Up until 1960 a typical Royal Navy frigate needed only a gun of some kind and anti submarine mortars or torpedos. Accordingly the vessels could be built in some numbers.
By 1970 the helicopter had become an essential tool for any RN escort ship. A basic point defence missile system (Seacat) had replaced the 40mm gun.
In the 1970s more missiles arrived. Ikara for ASW Exocet for anti-ship and Seadart and Seawolf for air defence.
26 gun and helicopter carrying Leander class ships gave way to smaller numbers of conversions (Leanders with Ikara, Exocet or Seawolf) and new build ships (T42 with Seadart and T22 with Seawolf).
By the end of the Cold War the new RN frigate (T23) carried a range of weapons unimaginable in 1960. A large ASW helo (Merlin) could be carried. Harpoon SSMs and Seawolf PDMS could deal with Soviet threats that had emerged since 1960.
Not surprisingly (except to journalists and the public) the numbers of escort ships fell dramatically.
The end of the Cold War froze RN frigate procurement for thirty years. But the 12 remaining T42 Air Defence destroyers were eventually replaced by six T45 destroyers. In US terms this was like replacing Perry class frigates with Burke destroyers.
Since 1991 RN ships have had to be able to take on a broad range of peacetime policing and relief tasks while still being able to shoot down missiles in the Gulf or provide air defences for the 2012 Olympics.
The threat from China, N Korea, Iran and Russia is not as coherent as that posed by the Soviets in the 80s. But the range of weapons at their disposal is daunting.
The six T45 are being joined by handfuls of T26 and T31 frigates. Each one of these ships is probably more capable than the whole RN frigate force in 1960 but numbers have shrunk to the figures of the 1939 battleship and battlecruiser fleet.
 
On some levels, I think that the UKRN has really let their force levels drop below a sustainable point.

There was a time when they had zero deployable submarines. Two or three were in drydock for scheduled maintenance, the others were all broke for some reason or another.

.....

Answer these questions about the passage on Royal Navy frigates:
(a) Which point defence missile system had replaced the 40mm gun by 1970?
(b) How many T45 destroyers replaced the remaining T42 Air Defence destroyers?
(c) Which large ASW helicopter could the T23 frigate carry?

.....

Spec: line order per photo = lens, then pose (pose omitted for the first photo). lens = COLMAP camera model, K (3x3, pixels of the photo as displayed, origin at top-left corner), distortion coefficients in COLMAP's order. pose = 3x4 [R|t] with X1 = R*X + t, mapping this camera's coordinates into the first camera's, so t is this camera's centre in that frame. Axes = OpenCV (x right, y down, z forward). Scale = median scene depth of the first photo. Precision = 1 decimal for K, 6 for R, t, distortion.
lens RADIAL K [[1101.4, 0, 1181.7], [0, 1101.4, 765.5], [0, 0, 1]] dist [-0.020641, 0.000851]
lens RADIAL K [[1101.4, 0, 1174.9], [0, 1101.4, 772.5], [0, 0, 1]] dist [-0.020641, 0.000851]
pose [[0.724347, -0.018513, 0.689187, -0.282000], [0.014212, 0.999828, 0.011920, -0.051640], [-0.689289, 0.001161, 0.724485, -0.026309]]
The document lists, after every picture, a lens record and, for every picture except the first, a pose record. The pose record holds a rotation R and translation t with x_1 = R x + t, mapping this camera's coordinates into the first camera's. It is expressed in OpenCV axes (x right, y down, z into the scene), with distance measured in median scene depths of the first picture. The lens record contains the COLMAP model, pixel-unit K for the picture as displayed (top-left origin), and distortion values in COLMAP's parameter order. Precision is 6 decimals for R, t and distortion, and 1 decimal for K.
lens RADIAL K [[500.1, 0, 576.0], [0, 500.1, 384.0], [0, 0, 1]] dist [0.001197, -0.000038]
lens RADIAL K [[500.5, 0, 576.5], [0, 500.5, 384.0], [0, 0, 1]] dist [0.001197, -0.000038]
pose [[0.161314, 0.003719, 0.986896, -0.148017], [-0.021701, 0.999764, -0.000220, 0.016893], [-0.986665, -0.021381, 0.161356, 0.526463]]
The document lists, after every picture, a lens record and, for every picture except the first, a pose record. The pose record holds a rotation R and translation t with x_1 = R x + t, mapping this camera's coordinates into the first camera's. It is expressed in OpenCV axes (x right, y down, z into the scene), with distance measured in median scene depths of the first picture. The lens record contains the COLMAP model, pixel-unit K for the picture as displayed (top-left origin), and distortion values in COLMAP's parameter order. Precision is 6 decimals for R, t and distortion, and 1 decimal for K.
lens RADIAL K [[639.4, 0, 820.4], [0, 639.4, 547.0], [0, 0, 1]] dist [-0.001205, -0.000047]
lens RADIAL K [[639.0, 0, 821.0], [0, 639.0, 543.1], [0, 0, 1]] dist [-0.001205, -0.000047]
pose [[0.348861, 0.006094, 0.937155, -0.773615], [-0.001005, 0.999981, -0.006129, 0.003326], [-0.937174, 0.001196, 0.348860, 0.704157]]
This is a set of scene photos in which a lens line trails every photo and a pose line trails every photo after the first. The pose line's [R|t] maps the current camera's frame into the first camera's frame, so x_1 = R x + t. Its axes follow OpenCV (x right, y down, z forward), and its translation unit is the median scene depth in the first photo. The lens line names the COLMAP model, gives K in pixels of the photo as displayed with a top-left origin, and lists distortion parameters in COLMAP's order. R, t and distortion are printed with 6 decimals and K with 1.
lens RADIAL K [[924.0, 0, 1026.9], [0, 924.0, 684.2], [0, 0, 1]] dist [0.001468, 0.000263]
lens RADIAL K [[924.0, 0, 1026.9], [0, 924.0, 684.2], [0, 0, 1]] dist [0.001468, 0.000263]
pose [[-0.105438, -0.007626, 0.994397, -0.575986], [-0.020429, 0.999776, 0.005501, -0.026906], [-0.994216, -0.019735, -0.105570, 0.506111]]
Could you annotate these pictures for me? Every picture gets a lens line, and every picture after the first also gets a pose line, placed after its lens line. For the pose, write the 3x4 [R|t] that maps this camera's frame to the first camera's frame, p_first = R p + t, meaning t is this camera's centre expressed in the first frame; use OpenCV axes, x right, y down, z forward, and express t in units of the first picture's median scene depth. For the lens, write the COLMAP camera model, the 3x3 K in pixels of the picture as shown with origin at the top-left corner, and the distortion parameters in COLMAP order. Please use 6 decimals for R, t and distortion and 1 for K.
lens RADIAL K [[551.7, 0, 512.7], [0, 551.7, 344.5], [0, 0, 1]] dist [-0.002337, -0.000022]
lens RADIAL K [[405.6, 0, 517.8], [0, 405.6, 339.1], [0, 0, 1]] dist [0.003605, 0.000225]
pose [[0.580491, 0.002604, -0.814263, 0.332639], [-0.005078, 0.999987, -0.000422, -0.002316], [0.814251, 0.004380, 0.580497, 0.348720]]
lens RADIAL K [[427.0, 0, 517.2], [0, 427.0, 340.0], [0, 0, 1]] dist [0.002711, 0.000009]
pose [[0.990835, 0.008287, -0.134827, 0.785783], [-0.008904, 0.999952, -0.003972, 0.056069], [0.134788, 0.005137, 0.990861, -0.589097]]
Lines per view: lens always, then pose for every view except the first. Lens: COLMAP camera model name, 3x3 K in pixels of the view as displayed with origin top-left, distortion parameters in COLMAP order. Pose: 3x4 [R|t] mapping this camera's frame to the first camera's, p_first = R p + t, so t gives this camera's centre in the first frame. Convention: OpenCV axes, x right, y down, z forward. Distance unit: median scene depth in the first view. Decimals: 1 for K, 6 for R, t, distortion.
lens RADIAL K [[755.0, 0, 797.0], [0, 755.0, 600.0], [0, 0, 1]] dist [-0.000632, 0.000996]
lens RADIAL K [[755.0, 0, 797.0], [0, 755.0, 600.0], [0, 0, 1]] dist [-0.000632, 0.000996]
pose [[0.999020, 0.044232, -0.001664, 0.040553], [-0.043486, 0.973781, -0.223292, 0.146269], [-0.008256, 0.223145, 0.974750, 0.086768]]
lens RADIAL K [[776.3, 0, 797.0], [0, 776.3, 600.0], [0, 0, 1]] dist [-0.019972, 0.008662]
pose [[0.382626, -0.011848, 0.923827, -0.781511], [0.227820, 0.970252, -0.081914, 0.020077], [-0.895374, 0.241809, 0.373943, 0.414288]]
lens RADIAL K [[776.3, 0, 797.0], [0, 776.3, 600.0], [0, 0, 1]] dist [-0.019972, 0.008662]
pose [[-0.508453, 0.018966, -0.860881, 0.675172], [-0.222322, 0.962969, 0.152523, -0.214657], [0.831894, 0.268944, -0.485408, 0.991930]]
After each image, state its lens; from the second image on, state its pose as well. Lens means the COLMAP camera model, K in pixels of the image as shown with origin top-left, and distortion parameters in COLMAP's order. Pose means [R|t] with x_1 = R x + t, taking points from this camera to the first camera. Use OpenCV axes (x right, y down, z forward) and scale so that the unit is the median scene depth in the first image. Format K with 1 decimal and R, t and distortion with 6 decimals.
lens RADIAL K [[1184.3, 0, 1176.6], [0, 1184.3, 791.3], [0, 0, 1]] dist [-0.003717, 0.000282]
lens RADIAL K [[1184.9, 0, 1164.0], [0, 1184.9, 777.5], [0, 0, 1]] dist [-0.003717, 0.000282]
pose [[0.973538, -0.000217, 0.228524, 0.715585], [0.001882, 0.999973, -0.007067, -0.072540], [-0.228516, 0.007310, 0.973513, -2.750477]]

.....

• [Problem solution]
(a) Seacat
(b) Six
(c) Merlin